=== Multi-view geometry data ===
+++
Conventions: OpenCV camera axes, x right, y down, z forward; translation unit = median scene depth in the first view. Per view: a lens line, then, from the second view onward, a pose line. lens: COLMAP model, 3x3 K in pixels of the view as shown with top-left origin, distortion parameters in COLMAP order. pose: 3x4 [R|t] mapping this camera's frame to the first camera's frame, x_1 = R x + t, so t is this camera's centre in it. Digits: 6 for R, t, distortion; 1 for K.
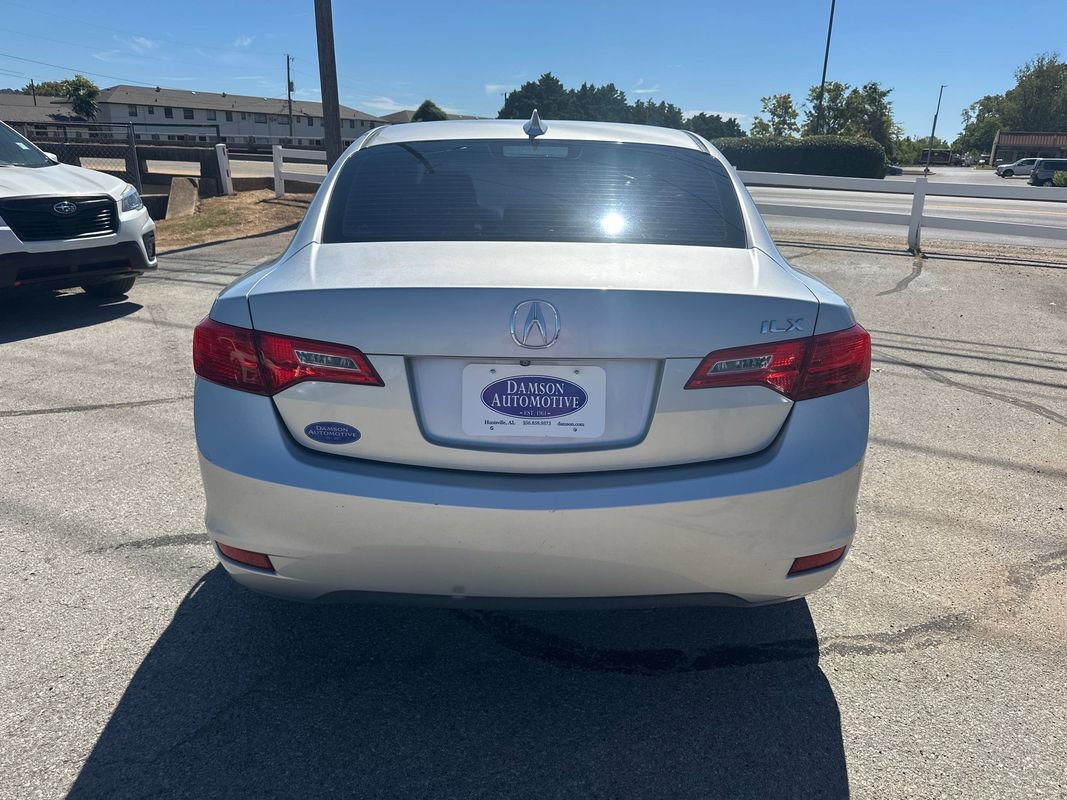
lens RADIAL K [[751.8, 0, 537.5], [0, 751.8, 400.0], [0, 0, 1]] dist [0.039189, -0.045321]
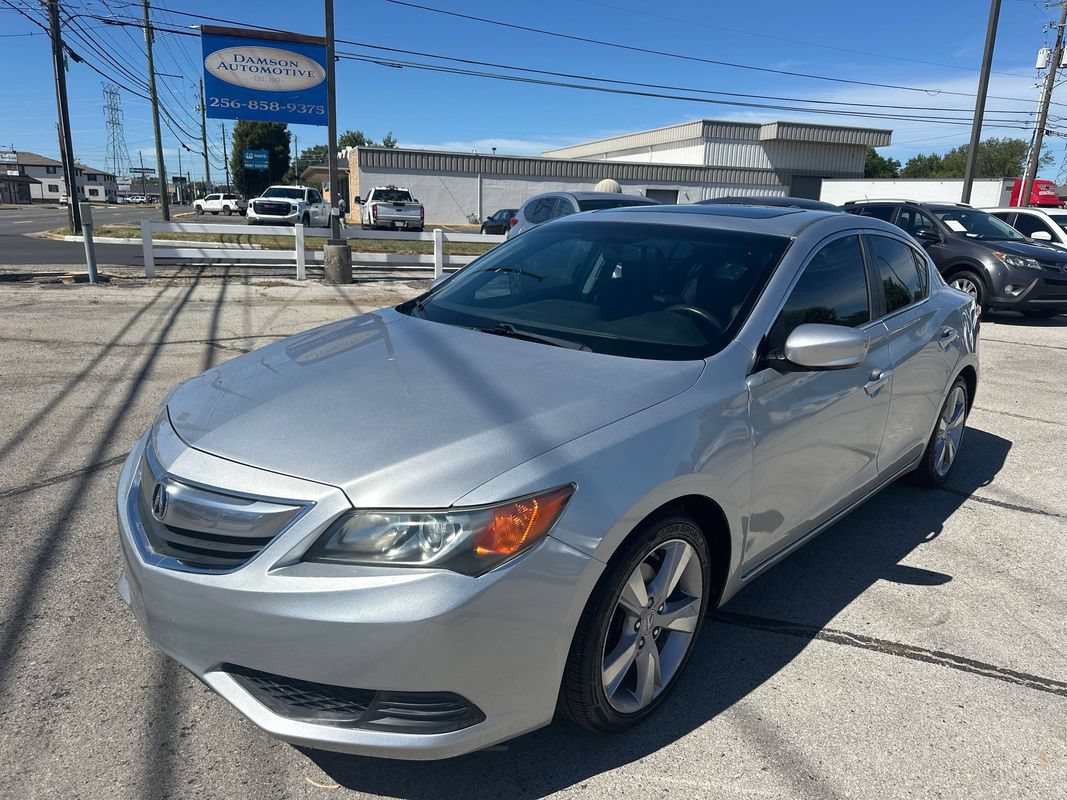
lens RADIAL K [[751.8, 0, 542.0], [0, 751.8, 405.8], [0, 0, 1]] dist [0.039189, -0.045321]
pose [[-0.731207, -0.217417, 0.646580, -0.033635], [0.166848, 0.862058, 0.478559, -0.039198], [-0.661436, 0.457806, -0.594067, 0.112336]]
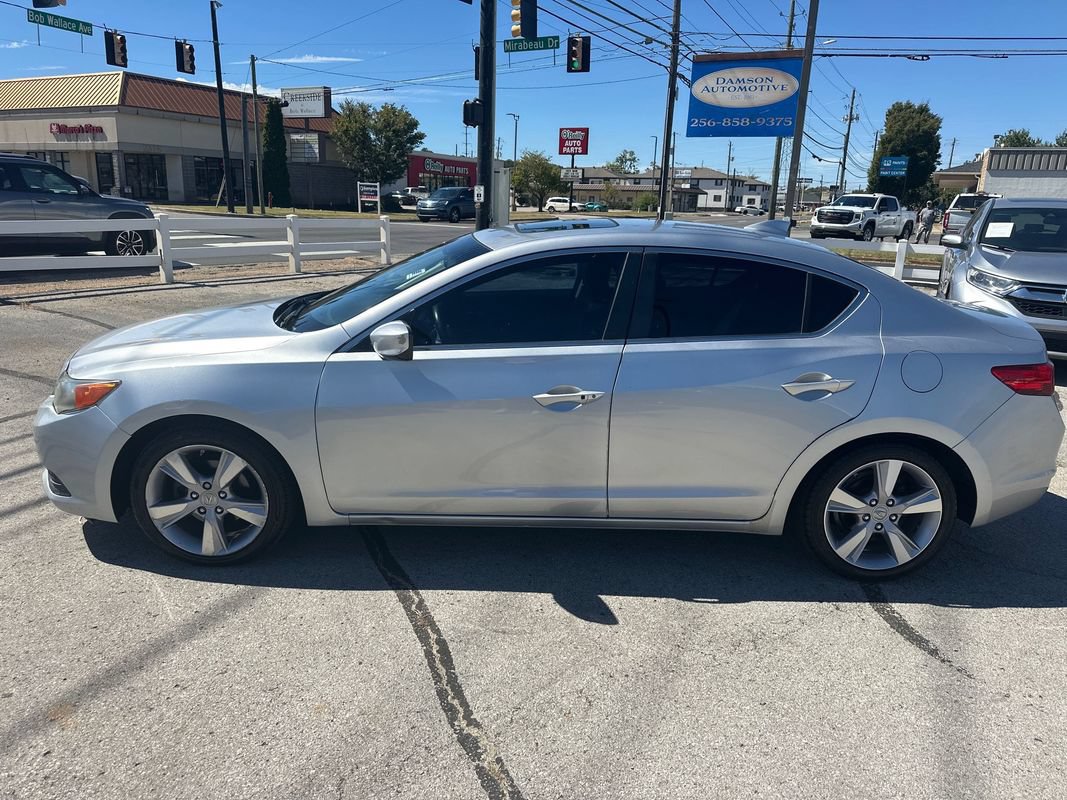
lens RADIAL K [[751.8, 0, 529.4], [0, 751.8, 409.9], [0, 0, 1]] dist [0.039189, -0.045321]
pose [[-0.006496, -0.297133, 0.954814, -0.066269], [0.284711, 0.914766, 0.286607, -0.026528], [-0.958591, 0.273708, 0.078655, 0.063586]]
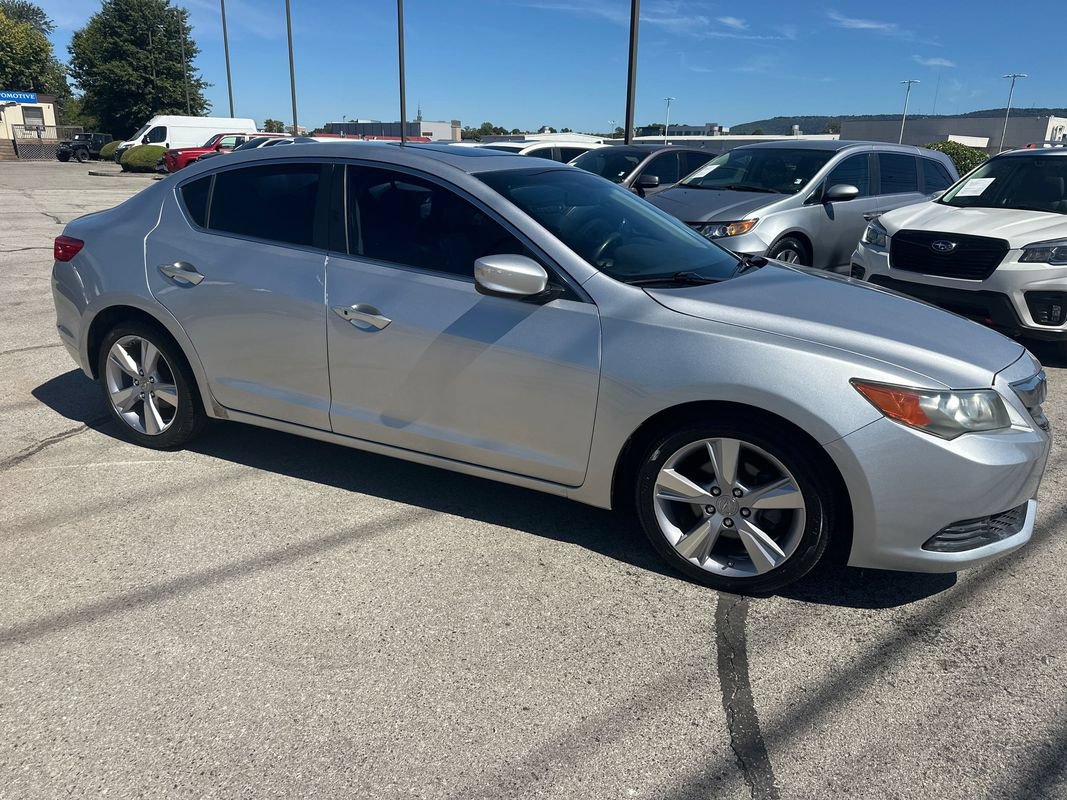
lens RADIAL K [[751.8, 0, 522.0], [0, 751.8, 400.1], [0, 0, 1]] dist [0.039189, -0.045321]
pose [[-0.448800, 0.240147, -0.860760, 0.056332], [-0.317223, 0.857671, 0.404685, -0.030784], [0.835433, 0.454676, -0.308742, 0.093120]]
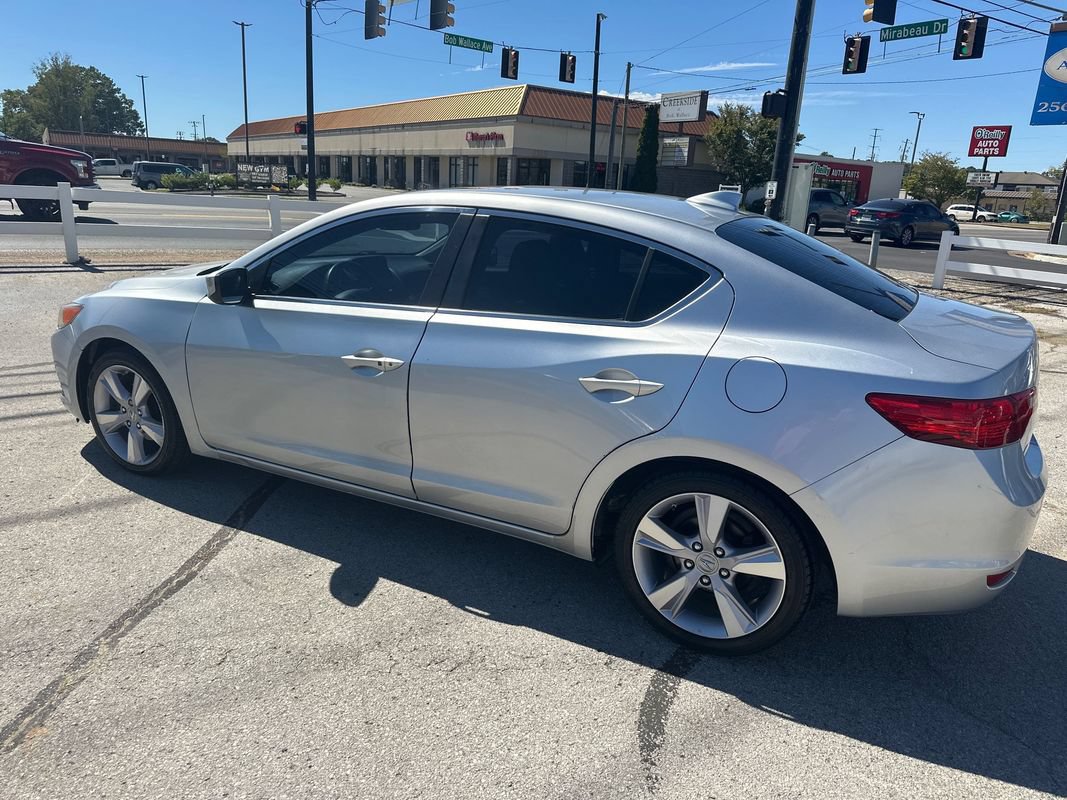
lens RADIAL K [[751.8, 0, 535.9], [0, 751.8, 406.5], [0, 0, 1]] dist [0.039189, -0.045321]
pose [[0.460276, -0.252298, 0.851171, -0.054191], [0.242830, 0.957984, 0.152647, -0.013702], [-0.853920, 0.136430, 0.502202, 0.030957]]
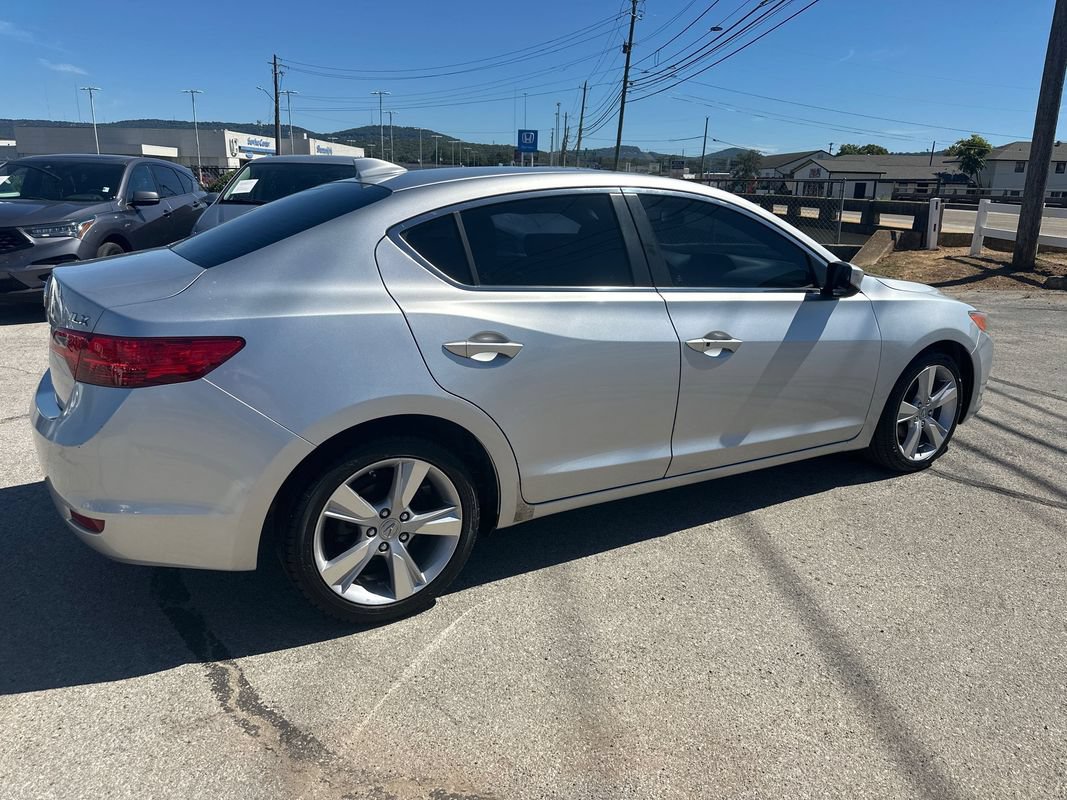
+++
=== ASSIGNMENT ===
Update the lines from the very start through the line with "0.273708, 0.078655, 0.063586]]", putting "mean scene depth" in place of "median scene depth" and keeping everything else the same. Leave the pictures out of your answer.

=== RESULT ===
Conventions: OpenCV camera axes, x right, y down, z forward; translation unit = mean scene depth in the first view. Per view: a lens line, then, from the second view onward, a pose line. lens: COLMAP model, 3x3 K in pixels of the view as shown with top-left origin, distortion parameters in COLMAP order. pose: 3x4 [R|t] mapping this camera's frame to the first camera's frame, x_1 = R x + t, so t is this camera's centre in it. Digits: 6 for R, t, distortion; 1 for K.
lens RADIAL K [[751.8, 0, 537.5], [0, 751.8, 400.0], [0, 0, 1]] dist [0.039189, -0.045321]
lens RADIAL K [[751.8, 0, 542.0], [0, 751.8, 405.8], [0, 0, 1]] dist [0.039189, -0.045321]
pose [[-0.731207, -0.217417, 0.646580, -0.033635], [0.166848, 0.862058, 0.478559, -0.039198], [-0.661436, 0.457806, -0.594067, 0.112336]]
lens RADIAL K [[751.8, 0, 529.4], [0, 751.8, 409.9], [0, 0, 1]] dist [0.039189, -0.045321]
pose [[-0.006496, -0.297133, 0.954814, -0.066269], [0.284711, 0.914766, 0.286607, -0.026528], [-0.958591, 0.273708, 0.078655, 0.063586]]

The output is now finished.